Solomon had meteen spijt dat hij de waarheid er had uitgeflapt. In zijn memoires schreef hij: ‘Zodra ik de woorden had gesproken, schrok ik me rot. Mijn lichaam trilde en mijn knieën knikten. Ik wist nog te mompelen: “Geef me alstublieft niet aan bij de Gestapo.”’

Mevrouw Latsch kwam overeind, liep naar Solomon toe en kuste hem op het voorhoofd.
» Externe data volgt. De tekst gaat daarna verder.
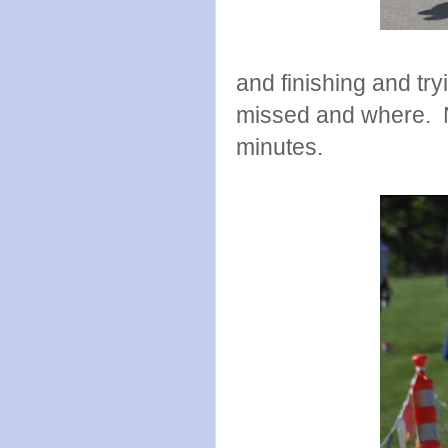
and finishing and try
missed and where. N
minutes.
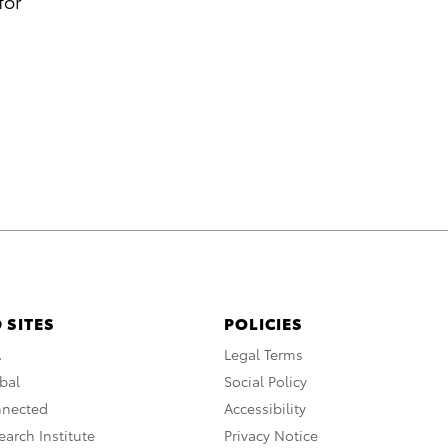
for
 SITES
POLICIES
A
Legal Terms
bal
Social Policy
nnected
Accessibility
arch Institute
Privacy Notice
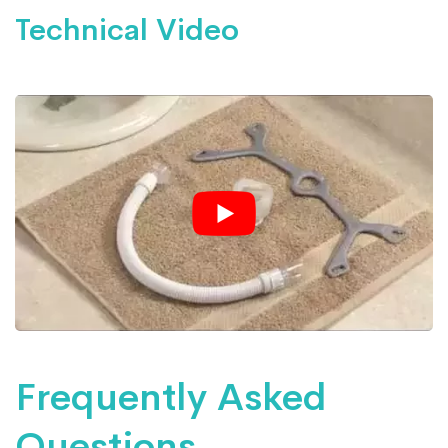
Technical Video
Frequently Asked
Questions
Ze beloofde zijn geheim niet te verklappen.

Opnieuw had Solomon heel veel geluk gehad: hij was voor de tweede keer ontdekt, en voor de tweede keer had hij de waarheid verteld aan een Duitser die de jodenvervolging niet bleek te steunen.

De moeder van zijn vriendinnetje drukte hem op het hart dat hij niet tegen anderen uit de school moest klappen, zelfs niet tegen haar eigen dochter, want ze wist niet zeker of die wel te vertrouwen was. ‘Kinderen zijn vandaag de dag zo anders dan vroeger,’ zei ze.

Met de tram door het getto

In december 1943 miste Solomon zijn ouders zo hevig dat hij besloot in zijn kerstvakantie naar Łódz af te reizen om hen te gaan zoeken.

In zijn bruine Hitlerjugend-uniform stapte hij uit de trein en liep hij in de richting van het joodse getto, waar de nazi’s duizenden joden hadden opgesloten.

Hij dacht terug aan zijn vier gelukkige jaren in Łódz terwijl hij door de straten van de stad wandelde.

Bij de muur van het getto ging hij op een stapel puin staan om naar binnen te kunnen kijken. Wat hij zag was vreselijk: als schimmen bewogen broodmagere joden in vodden zich voort door de straten.

Het leek wel alsof de wind bepaalde welke kant deze levenloze, grijze massa op ging. De tranen liepen Solomon over de wangen. Als zijn vader en moeder in deze hel zaten, moest hij hen zien te bereiken.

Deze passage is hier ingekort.